# [Stored data]
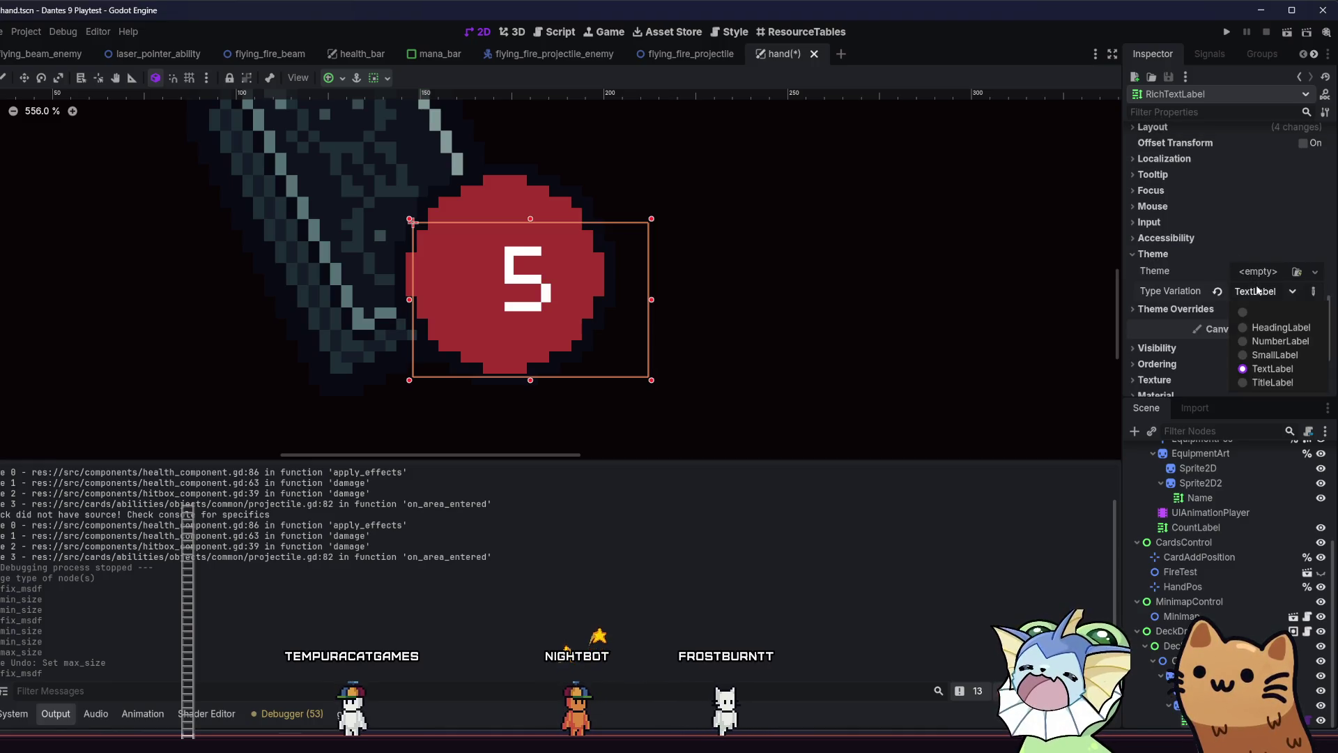
click(1270, 369)
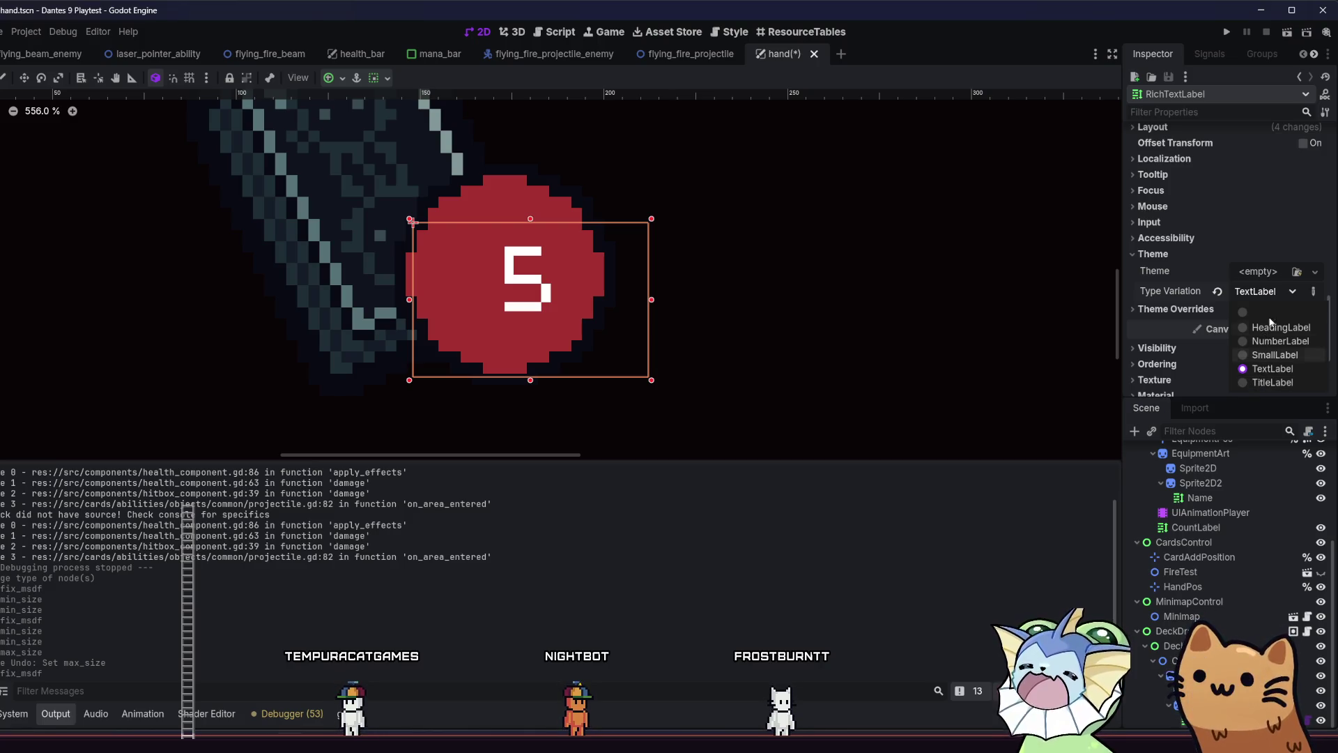
click(1278, 295)
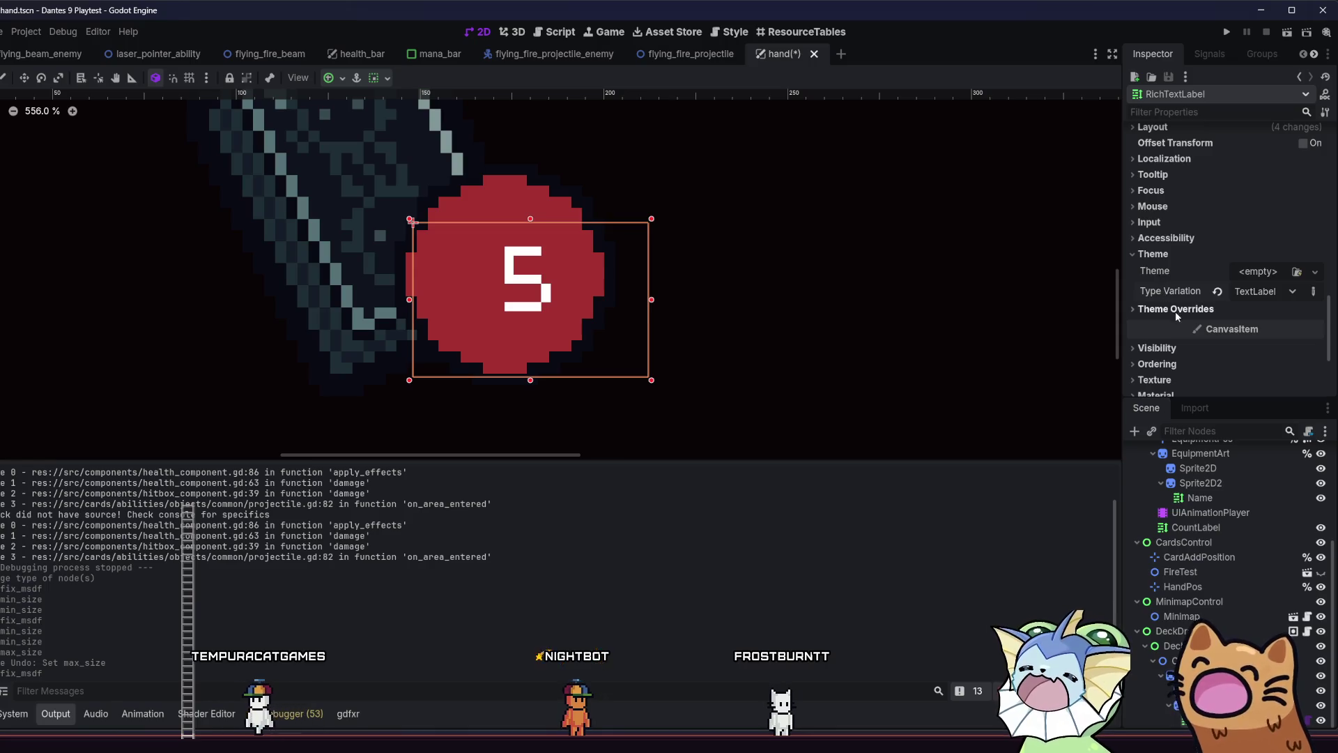
drag(1330, 324, 1332, 152)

# [Exercise directions]
The output is to be the material in full and unaltered, with pictures omitted.

# [Task output]
click(1270, 369)
click(1278, 295)
drag(1330, 324, 1332, 152)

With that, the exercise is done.